Bruce Winter Volcano, Hawaii

I became angry when I read Kathleen Dean Moore’s response to readers’ criticisms in the March 2013 Correspondence. It is her opinion, not fact, that the debate over climate change “should have ended a decade ago.” A substantial number of scientists and politicians continue to publicly discuss the existence, pace, and causes of climate change. Indeed, some readers of The Sun felt strongly enough to write to the editor about Moore’s efforts to shut down debate. Her dismissive attitude toward these thoughtful, respectful, and concerned criticisms strikes me as the sort of arrogance that exacerbates rather than resolves public concerns. Brushing off others’ views like so much lint from her shoulders and bending the conversation toward her personal ends ironically undermines her stated goals.

Andrea Ryan Johnstown, Pennsylvania

Kathleen Dean Moore asked Sun readers for suggestions on how to avert catastrophic climate change. Here is one.

The United Nations has concluded that animal agriculture is responsible for at least 18 percent of total greenhouse-gas emissions — more than all the transportation in the world combined.

Without even considering the many health benefits of a vegan diet, as well as the reduction in animal suffering, we should all adopt a completely plant-based diet in order to slow climate change.

Joanne Ehret Belchertown, Massachusetts

I was profoundly moved by Joel Peckham’s memoir “Swimming” [February 2013]. By sharing his terror of the water, he invites us into his phobia and helps us comprehend rather than judge it.

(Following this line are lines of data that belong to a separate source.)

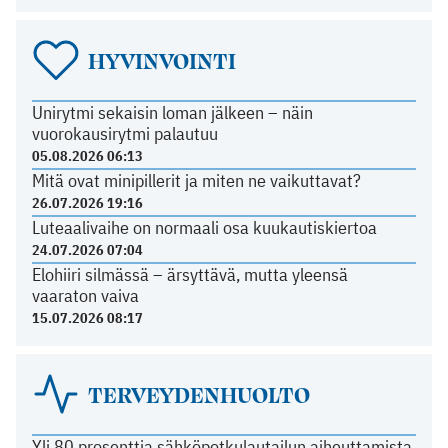
HYVINVOINTI
Unirytmi sekaisin loman jälkeen – näin
vuorokausirytmi palautuu
05.08.2026 06:13
Mitä ovat minipillerit ja miten ne vaikuttavat?
26.07.2026 19:16
Luteaalivaihe on normaali osa kuukautiskiertoa
24.07.2026 07:04
Elohiiri silmässä – ärsyttävä, mutta yleensä
vaaraton vaiva
15.07.2026 08:17
TERVEYDENHUOLTO
Yli 80 prosenttia sähköpotkulautailun aiheuttamista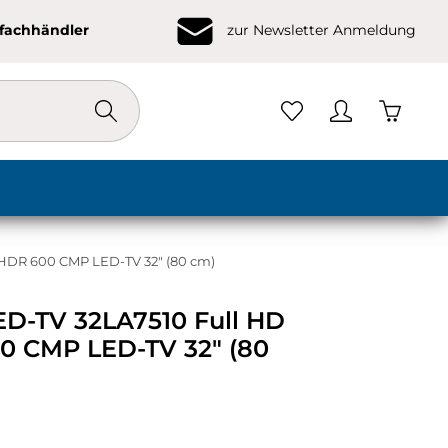
ofachhändler
zur Newsletter Anmeldung
Warenko
HDR 600 CMP LED-TV 32" (80 cm)
ED-TV 32LA7510 Full HD
0 CMP LED-TV 32" (80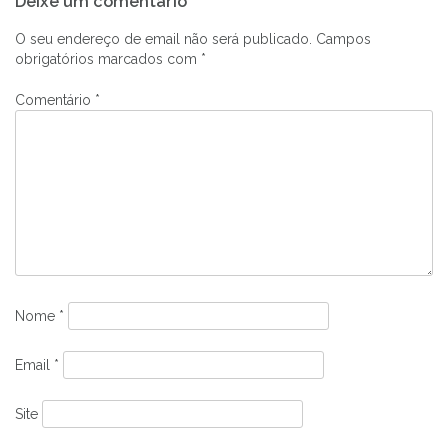
Deixe um comentário
de
artigos
O seu endereço de email não será publicado.
Campos
obrigatórios marcados com
*
Comentário
*
Nome
*
Email
*
Site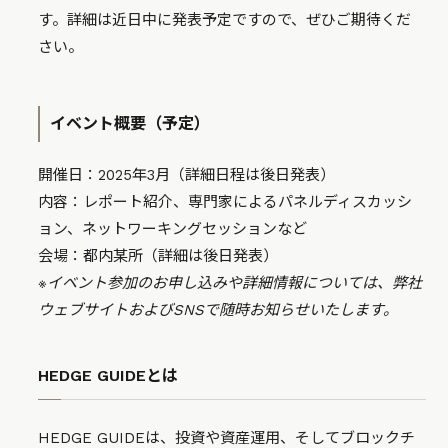
す。詳細は近日中に発表予定ですので、ぜひご期待くだ
さい。
イベント概要（予定）
開催日：2025年3月（詳細日程は後日発表）
内容：レポート紹介、専門家によるパネルディスカッシ
ョン、ネットワーキングセッションなど
会場：都内某所（詳細は後日発表）
※イベント参加のお申し込みや詳細情報については、弊社
ウェブサイトおよびSNSで随時お知らせいたします。
HEDGE GUIDEとは
HEDGE GUIDEは、投資や資産運用、そしてブロックチ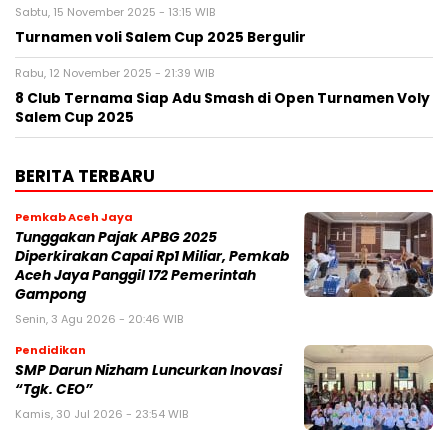
Sabtu, 15 November 2025 - 13:15 WIB
Turnamen voli Salem Cup 2025 Bergulir
Rabu, 12 November 2025 - 21:39 WIB
8 Club Ternama Siap Adu Smash di Open Turnamen Voly
Salem Cup 2025
BERITA TERBARU
Pemkab Aceh Jaya
Tunggakan Pajak APBG 2025
Diperkirakan Capai Rp1 Miliar, Pemkab
Aceh Jaya Panggil 172 Pemerintah
Gampong
Senin, 3 Agu 2026 - 20:46 WIB
Pendidikan
SMP Darun Nizham Luncurkan Inovasi
“Tgk. CEO”
Kamis, 30 Jul 2026 - 23:54 WIB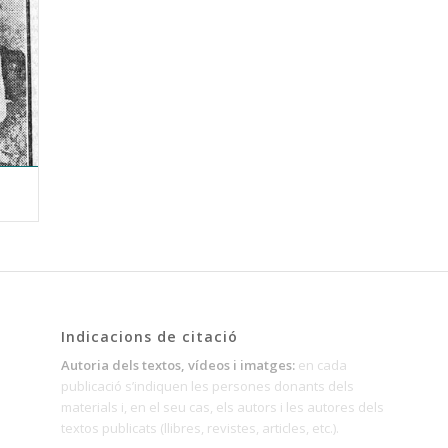
Indicacions de citació
Autoria dels textos, vídeos i imatges:
en cada
publicació s’indiquen les persones donants dels
materials i, en el seu cas, els autors i les autores dels
textos publicats (llibres, revistes, articles, etc.).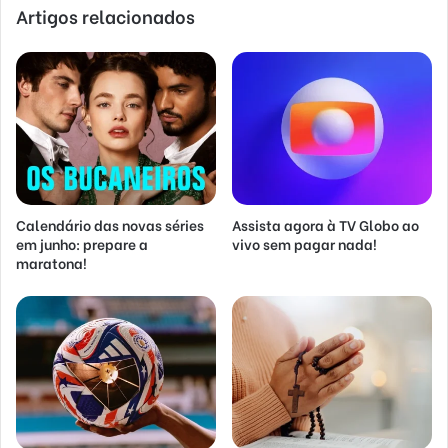
Artigos relacionados
Calendário das novas séries
Assista agora à TV Globo ao
em junho: prepare a
vivo sem pagar nada!
maratona!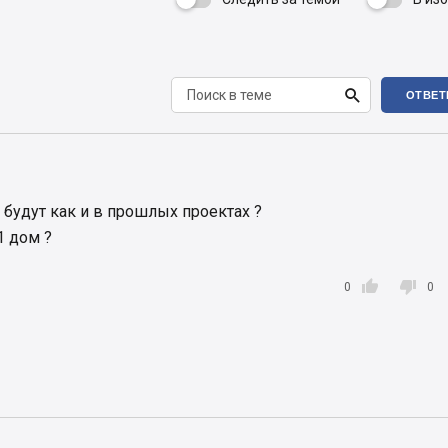

ОТВЕТ
будут как и в прошлых проектах ?
1 дом ?


0
0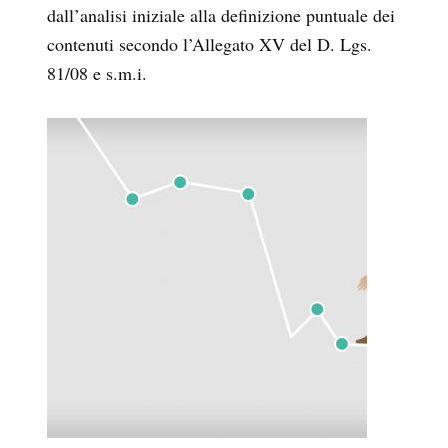
dall’analisi iniziale alla definizione puntuale dei
contenuti secondo l’Allegato XV del D. Lgs.
81/08 e s.m.i.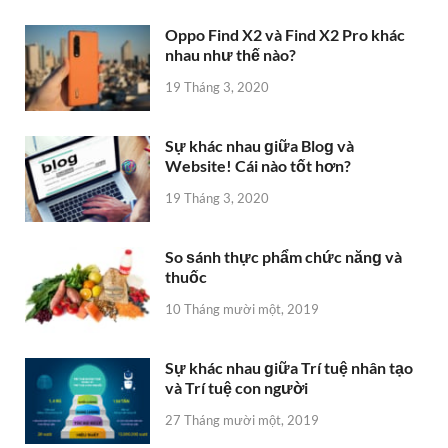
Oppo Find X2 và Find X2 Pro khác
nhau như thế nào?
19 Tháng 3, 2020
Sự khác nhau ɡiữa Bloɡ và
Website! Cái nào tốt hơn?
19 Tháng 3, 2020
So ѕánh thực phẩm chức nănɡ và
thuốc
10 Tháng mười một, 2019
Sự khác nhau ɡiữa Trí tuệ nhân tạo
và Trí tuệ con người
27 Tháng mười một, 2019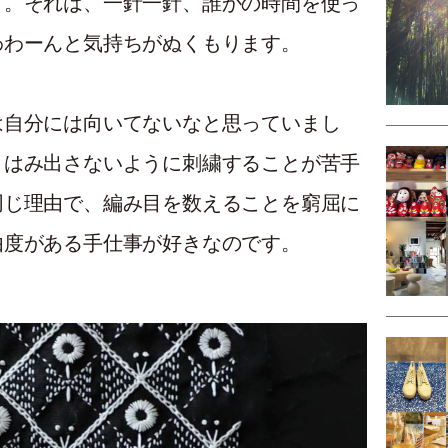
す。それは、一針一針、誰かの時間を使っ
わわーんと気持ちがぬくもります。
は自分には向いてないなと思っていまし
、はみ出さないように刺繍することが苦手
同じ理由で、編み目を数えることを窮屈に
由度がある手仕事が好きなのです。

His description of the accident that took the lives of his first wife and son Cyrus brought me to tears.

As a psychotherapist, I have sat with parents who have lost children, siblings who have lost brothers, wives who have lost husbands, daughters who have lost fathers. Peckham reminded me that we each live with the death of a family member in our own way. There is no normal, except perhaps that grief may change form as we swim through it.

Radha Richmond-Covey Niantic, Connecticut

I just finished Joel Peckham’s “Swimming” and am trying to come up for air. I have two young children and am occasionally rendered immobile by the thought of them being ripped from me. And yet I still cruise along at seventy miles per hour with them in the car. I still let them recklessly ride their scooters down a steep hill and swim and surf and paddle boats and jump from the dock into that chilly, salty heaven. That Peckham so totally embraces what renders him immobile — swimming and living his life after tragedy — is a testament to the durability of the human spirit.

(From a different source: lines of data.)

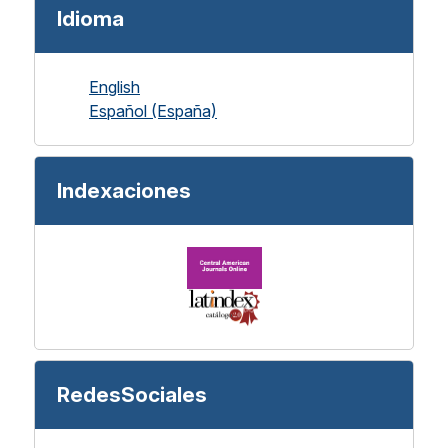
Idioma
English
Español (España)
Indexaciones
RedesSociales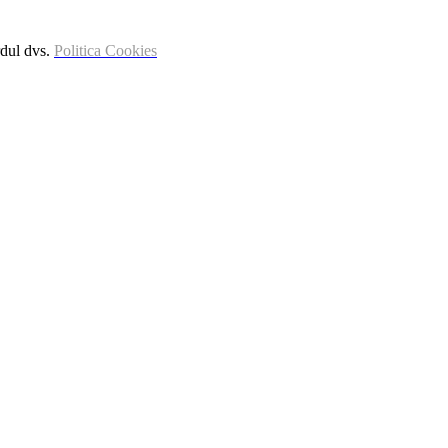
rdul dvs.
Politica Cookies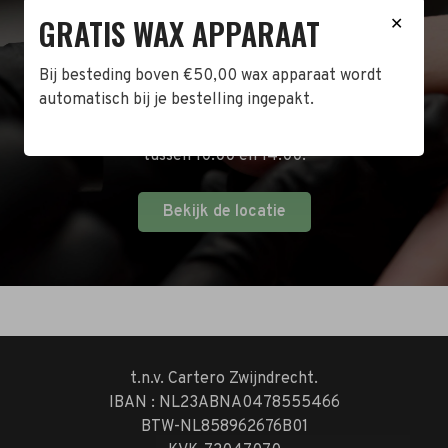
BEZOEK DE WINKEL!
GRATIS WAX APPARAAT
✕
Naast de online shop hebben wij ook een fysieke
Bij besteding boven €50,00 wax apparaat wordt
winkel in Zwijndrecht! Het adres is: Antoni van
automatisch bij je bestelling ingepakt.
Leeuwenhoekstraat 10. Kom op een doordeweekse
dag langs tussen 10:00 en 17:00 of op de zaterdag
tussen 10:00 en 14:00.
Bekijk de locatie
t.n.v. Cartero Zwijndrecht.
IBAN : NL23ABNA0478555466
BTW-NL858962676B01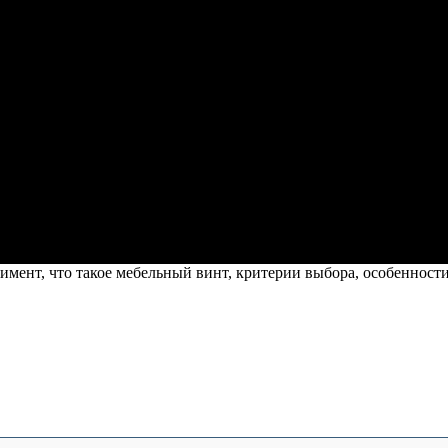
имент, что такое мебельный винт, критерии выбора, особенности.
ент, что такое мебельный винт, критери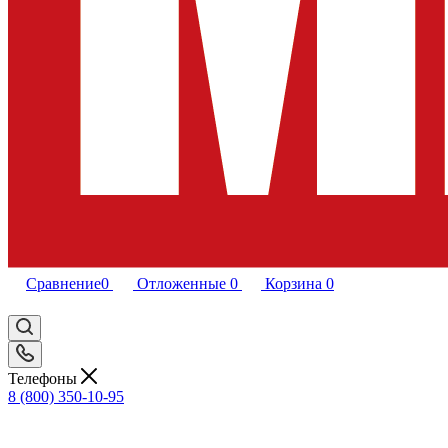
Сравнение
0
Отложенные
0
Корзина
0
Телефоны
8 (800) 350-10-95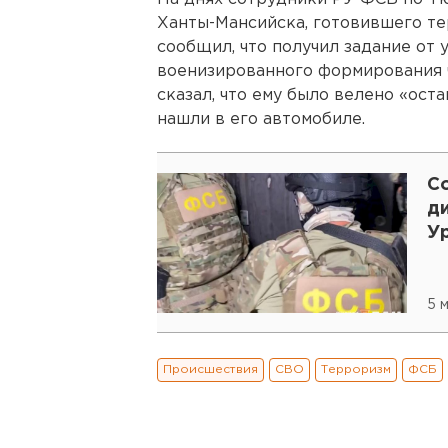
Ханты-Мансийска, готовившего те
сообщил, что получил задание от
военизированного формирования ч
сказал, что ему было велено «ост
нашли в его автомобиле.
С
ди
У
5 м
Происшествия
СВО
Терроризм
ФСБ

Catherine Spivey Dartmouth, Massachusetts

“Swimming,” by Joel Peckham, is one of the finest memoirs I’ve read in the more than twenty-five years I’ve been subscribing to The Sun. The rigor of Peckham’s writing — its economy, specificity, and restraint — allowed me to share in an experience that is, by nature, private and solitary. This paradox is, perhaps, Peckham’s real subject.

“Feeling less alone — in the pool, in my grief — should be a comfort,” he writes, “but it robs you of something. We are possessive even of our pain. We become it, and even the suggestion that it could be shared is frightening. We want to be alone with it, to caress it, saying, This is mine and mine only.

“But there are other people in the pool.”

I also enjoyed Sy Safransky’s Notebook in February. Apparently he and I were born within a month of each other in 1945, and I had a similar experience at my last doctor visit. I used to be six foot seven, and they told me I’d settled to six foot five and a half. Somehow that measly inch and a half cuts to the core of my identity.

I thank Safransky and Peckham and the scores of other writers in The Sun who remind me once a month that there are other people in the pool.